A third appearance for former police investigator and private detective Jackson Brodie in this psychologically astute thriller from Atkinson (One Good Turn, 2006, etc.).
In the emotional opening, six-year-old Joanna witnesses the brutal killing of her mother and siblings by a knife-wielding madman in the British countryside. Thirty years later, Joanna, now a doctor in Edinburgh, has become a mother herself. Her baby’s nanny is 16-year-old Reggie. To Reggie, whose own mother recently died in a freak accident, Joanna and her baby represent an ideal family (Joanna’s husband, a struggling businessman, seems only a vaguely irritating irrelevance to fatherless Reggie).

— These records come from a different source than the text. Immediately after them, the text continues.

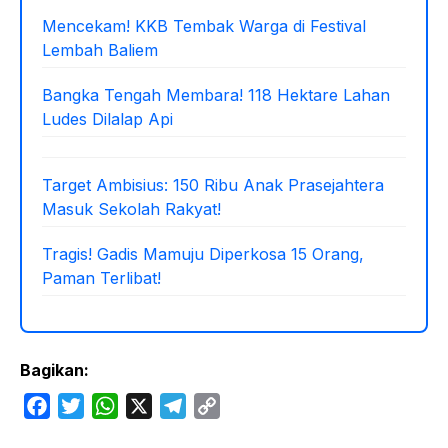
Mencekam! KKB Tembak Warga di Festival
Lembah Baliem
Bangka Tengah Membara! 118 Hektare Lahan
Ludes Dilalap Api
Target Ambisius: 150 Ribu Anak Prasejahtera
Masuk Sekolah Rakyat!
Tragis! Gadis Mamuju Diperkosa 15 Orang,
Paman Terlibat!
Bagikan:
F
T
W
X
T
C
a
w
h
e
o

When prickly, self-loathing policewoman Louise Monroe comes to call on lovely, warm-hearted Joanna, watchful Reggie (think Ellen Page from Juno with a Scottish brogue) is struck by the similarities between the two well-dressed professional women. Actually Louise has come to warn Joanna that her family’s murderer is being released from prison. Louise chooses not to mention her other reason for visiting, a suspicion that Joanna’s husband torched one of his failing businesses for the insurance. Jackson’s connection to the others is revealed gradually: Jackson and Louise were once almost lovers although they since married others; as a youth Jackson joined the search party that found Joanna hiding in a field following the murders. Rattled after visiting a child he suspects he fathered despite the mother’s denials, Jackson mistakenly takes the train to Edinburgh instead of London. When the train crashes near the house where Reggie happens to be watching TV, she gives him CPR. Soon afterward, Joanna’s husband tells Reggie that Joanna has gone away unexpectedly. Suspecting foul play, Reggie involves Louise and Jackson in individual searches for the missing woman and baby. While Louise and Jackson face truths about themselves and their relationships, Joanna’s survival instincts are once more put to the ultimate test.
Like the most riveting BBC mystery, in which understated, deadpan intelligence illuminates characters’ inner lives within a convoluted plot.